Is the crisis of the German economy a threat to the whole of Europe: foreign media are looking for an answer
When Germany was the economic engine of Europe, its model commanded respect and admiration. However, the situation has changed now. Germany’s economy grew by just 0.1% in the third quarter of 2024, narrowly avoiding recession. This causes deep concern not only in the country itself, but also among neighboring states, because the fate of the German economy is closely related to the stability of the whole of Europe.
A new report from the European Central Bank on financial stability says that instability is growing amid geopolitical tensions, economic uncertainty and escalating trade conflicts. This creates conditions for even greater vulnerability of European economies. The mass media of different countries actively analyze and comment on the situation in Germany, emphasizing the possible consequences for the whole of Europe.

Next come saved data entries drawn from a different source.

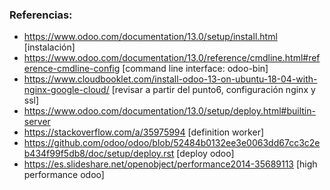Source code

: ### Referencias:
* https://www.odoo.com/documentation/13.0/setup/install.html [instalación]
* https://www.odoo.com/documentation/13.0/reference/cmdline.html#reference-cmdline-config [command line interface: odoo-bin]
* https://www.cloudbooklet.com/install-odoo-13-on-ubuntu-18-04-with-nginx-google-cloud/ [revisar a partir del punto6, configuración nginx y ssl]
* https://www.odoo.com/documentation/13.0/setup/deploy.html#builtin-server
* https://stackoverflow.com/a/35975994 [definition worker]
* https://github.com/odoo/odoo/blob/52484b0132ee3e0063dd67cc3c2eb434f99f5db8/doc/setup/deploy.rst [deploy odoo]
* https://es.slideshare.net/openobject/performance2014-35689113 [high performance odoo]

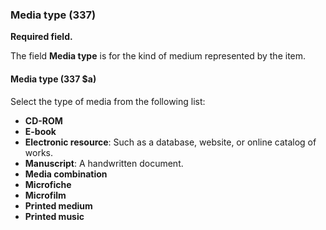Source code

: ### Media type (337)

**Required field.**  

The field **Media type** is for the kind of medium represented by the item.

#### Media type (337 $a)

Select the type of media from the following list:

- **CD-ROM**  
- **E-book**  
- **Electronic resource**: Such as a database, website, or online catalog of works.  
- **Manuscript**: A handwritten document.  
- **Media combination**  
- **Microfiche**  
- **Microfilm**  
- **Printed medium**  
- **Printed music**  
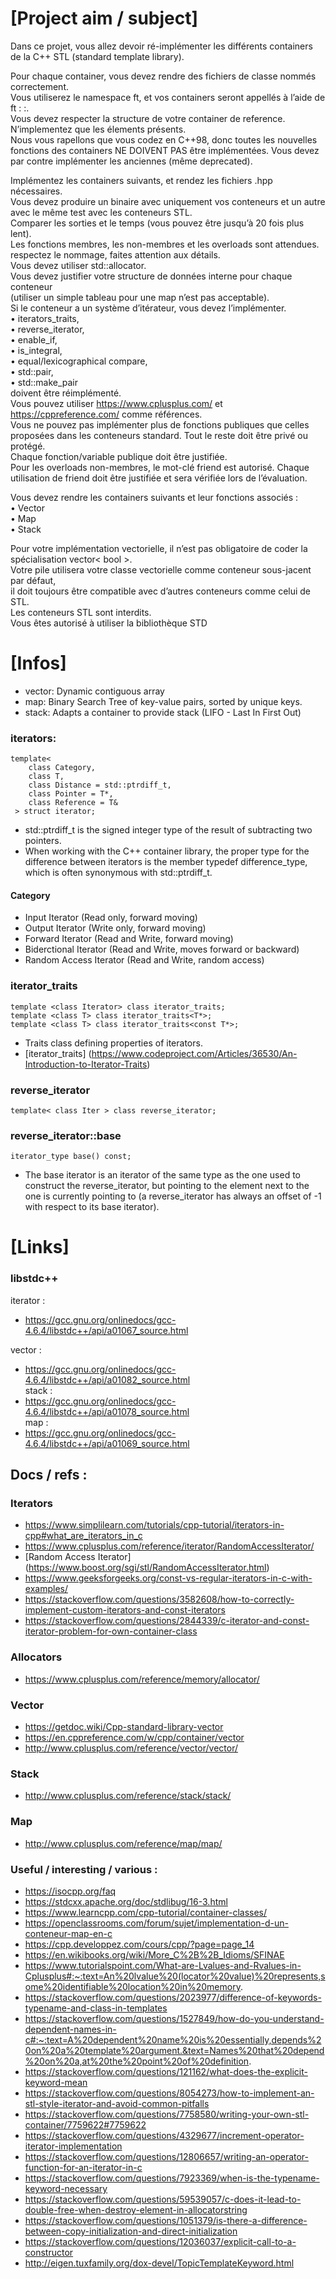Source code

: # [Project aim / subject] 

Dans ce projet, vous allez devoir ré-implémenter les différents containers de la C++ STL (standard template library).  

Pour chaque container, vous devez rendre des fichiers de classe nommés correctement.  
Vous utiliserez le namespace ft, et vos containers seront appellés à l’aide de ft : :<container>.  
Vous devez respecter la structure de votre container de reference.   
N’implementez que les élements présents.  
Nous vous rapellons que vous codez en C++98, donc toutes les nouvelles fonctions des containers NE DOIVENT PAS être implémentées. 
Vous devez par contre implémenter les anciennes (même deprecated).  

Implémentez les containers suivants, et rendez les fichiers <container>.hpp nécessaires.  
Vous devez produire un binaire avec uniquement vos conteneurs et un autre avec le même test avec les conteneurs STL.  
Comparer les sorties et le temps (vous pouvez être jusqu’à 20 fois plus lent).  
Les fonctions membres, les non-membres et les overloads sont attendues.  
respectez le nommage, faites attention aux détails.  
Vous devez utiliser std::allocator.  
Vous devez justifier votre structure de données interne pour chaque conteneur  
(utiliser un simple tableau pour une map n’est pas acceptable).  
Si le conteneur a un système d’itérateur, vous devez l’implémenter.  
• iterators_traits,   
• reverse_iterator,   
• enable_if,   
• is_integral,  
• equal/lexicographical compare,  
• std::pair,   
• std::make_pair    
doivent être réimplémenté.  
Vous pouvez utiliser https://www.cplusplus.com/ et https://cppreference.com/ comme références.  
Vous ne pouvez pas implémenter plus de fonctions publiques que celles proposées dans les conteneurs standard. 
Tout le reste doit être privé ou protégé.  
Chaque fonction/variable publique doit être justifiée.  
Pour les overloads non-membres, le mot-clé friend est autorisé. 
Chaque utilisation de friend doit être justifiée et sera vérifiée lors de l’évaluation.   
 
Vous devez rendre les containers suivants et leur fonctions associés :  
• Vector  
• Map  
• Stack  

Pour votre implémentation vectorielle, il n’est pas obligatoire de coder la spécialisation vector< bool >.  
Votre pile utilisera votre classe vectorielle comme conteneur sous-jacent par défaut,  
il doit toujours être compatible avec d’autres conteneurs comme celui de STL.  
Les conteneurs STL sont interdits.  
Vous êtes autorisé à utiliser la bibliothèque STD  
  
# [Infos] 

- vector: Dynamic contiguous array
- map: Binary Search Tree of key-value pairs, sorted by unique keys.
- stack: Adapts a container to provide stack (LIFO - Last In First Out)

### iterators:
    template<
        class Category,
        class T,
        class Distance = std::ptrdiff_t,
        class Pointer = T*,
        class Reference = T&
     > struct iterator;
- std::ptrdiff_t is the signed integer type of the result of subtracting two pointers.
- When working with the C++ container library, the proper type for the difference between iterators is the member typedef difference_type, which is often synonymous with std::ptrdiff_t.
#### Category 
- Input Iterator (Read only, forward moving)
- Output Iterator (Write only, forward moving)
- Forward Iterator (Read and Write, forward moving)
- Biderctional Iterator (Read and Write, moves forward or backward)
- Random Access Iterator (Read and Write, random access)
### iterator_traits
    template <class Iterator> class iterator_traits;
    template <class T> class iterator_traits<T*>;
    template <class T> class iterator_traits<const T*>;
- Traits class defining properties of iterators.
- [iterator_traits] (https://www.codeproject.com/Articles/36530/An-Introduction-to-Iterator-Traits)
### reverse_iterator
    template< class Iter > class reverse_iterator;
### reverse_iterator::base
    iterator_type base() const;
- The base iterator is an iterator of the same type as the one used to construct the reverse_iterator, but pointing to the element next to the one is currently pointing to (a reverse_iterator has always an offset of -1 with respect to its base iterator).

# [Links]

### libstdc++ 

iterator :
- https://gcc.gnu.org/onlinedocs/gcc-4.6.4/libstdc++/api/a01067_source.html  
  
vector : 
- https://gcc.gnu.org/onlinedocs/gcc-4.6.4/libstdc++/api/a01082_source.html  
stack  : 
- https://gcc.gnu.org/onlinedocs/gcc-4.6.4/libstdc++/api/a01078_source.html  
map    : 
- https://gcc.gnu.org/onlinedocs/gcc-4.6.4/libstdc++/api/a01069_source.html   

## Docs / refs :  

### Iterators 

- https://www.simplilearn.com/tutorials/cpp-tutorial/iterators-in-cpp#what_are_iterators_in_c  
- https://www.cplusplus.com/reference/iterator/RandomAccessIterator/  
- [Random Access Iterator] (https://www.boost.org/sgi/stl/RandomAccessIterator.html)
- https://www.geeksforgeeks.org/const-vs-regular-iterators-in-c-with-examples/
- https://stackoverflow.com/questions/3582608/how-to-correctly-implement-custom-iterators-and-const-iterators
- https://stackoverflow.com/questions/2844339/c-iterator-and-const-iterator-problem-for-own-container-class

### Allocators 
- https://www.cplusplus.com/reference/memory/allocator/

### Vector   
- https://getdoc.wiki/Cpp-standard-library-vector  
- https://en.cppreference.com/w/cpp/container/vector  
- http://www.cplusplus.com/reference/vector/vector/  

### Stack    
- http://www.cplusplus.com/reference/stack/stack/  

### Map  
- http://www.cplusplus.com/reference/map/map/  

### Useful / interesting / various :   
- https://isocpp.org/faq
- https://stdcxx.apache.org/doc/stdlibug/16-3.html   
- https://www.learncpp.com/cpp-tutorial/container-classes/  
- https://openclassrooms.com/forum/sujet/implementation-d-un-conteneur-map-en-c  
- https://cpp.developpez.com/cours/cpp/?page=page_14  
- https://en.wikibooks.org/wiki/More_C%2B%2B_Idioms/SFINAE   
- https://www.tutorialspoint.com/What-are-Lvalues-and-Rvalues-in-Cplusplus#:~:text=An%20lvalue%20(locator%20value)%20represents,some%20identifiable%20location%20in%20memory.  
- https://stackoverflow.com/questions/2023977/difference-of-keywords-typename-and-class-in-templates  
- https://stackoverflow.com/questions/1527849/how-do-you-understand-dependent-names-in-c#:~:text=A%20dependent%20name%20is%20essentially,depends%20on%20a%20template%20argument.&text=Names%20that%20depend%20on%20a,at%20the%20point%20of%20definition. 
- https://stackoverflow.com/questions/121162/what-does-the-explicit-keyword-mean  
- https://stackoverflow.com/questions/8054273/how-to-implement-an-stl-style-iterator-and-avoid-common-pitfalls  
- https://stackoverflow.com/questions/7758580/writing-your-own-stl-container/7759622#7759622  
- https://stackoverflow.com/questions/4329677/increment-operator-iterator-implementation  
- https://stackoverflow.com/questions/12806657/writing-an-operator-function-for-an-iterator-in-c  
- https://stackoverflow.com/questions/7923369/when-is-the-typename-keyword-necessary  
- https://stackoverflow.com/questions/59539057/c-does-it-lead-to-double-free-when-destroy-element-in-allocatorstring  
- https://stackoverflow.com/questions/1051379/is-there-a-difference-between-copy-initialization-and-direct-initialization  
- https://stackoverflow.com/questions/12036037/explicit-call-to-a-constructor    
- http://eigen.tuxfamily.org/dox-devel/TopicTemplateKeyword.html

The Economist – Great Britain. The London weekly The Economist writes the following:
“We have heard these cries before. The German economy, and above all small and medium-sized businesses, bet on progressive innovation, as a result of which it was unprepared for technological upheavals, such as the appearance of electric cars. The close ties between business, banks and politicians created an environment , in which complacency and resistance to reforms flourished.
A dogmatic reluctance to change the budget rules has led to rusted bridges, outdated schools and trains that are perpetually late. Growth in foreign markets for a time provided Germany with a generous inflow of funds (and tax revenues), but this export model of the economy made Germany vulnerable to the winds of globalization, which have become noticeably more frosty recently.”
Naftemporiki – Greece. The Athenian Naftemporiki sees the reason for what is happening on the other side of the Atlantic Ocean:
“It is no coincidence that the crisis of the current government of Germany erupted on the very day when it became clear that Trump had won the US elections. Trump’s economic program includes raising tariffs on a number of European goods in order to stimulate economic growth in the United States. It is also planned to increase tariffs on goods that the US can produce itself.
According to experts, in the case of the introduction of tariffs, the GDP of the Eurozone will decrease by one percent. Trump has presented a number of parallel challenges to Europe, but they all boil down to the same goal: to at least double the growth rate of the American economy. And he also forces European states to increase defense spending.”
Newsweek Polska – Poland. The Warsaw weekly Newsweek Polska reflects that a “weak Germany” also means a weak European Union. And this creates two big problems for the bloc as a whole. Almost two-thirds of German imports come from other European countries, and Germany accounts for a quarter of the EU’s GDP.
If the situation in Germany worsens, the whole continent is threatened with ten years of stagnation. However, that’s not all. Elon Musk recently let out a loud “Wow!” – when he found out how much money Germany allocates for Europe. It is the sponsor of the entire European project, and no one can replace the Germans in this role!”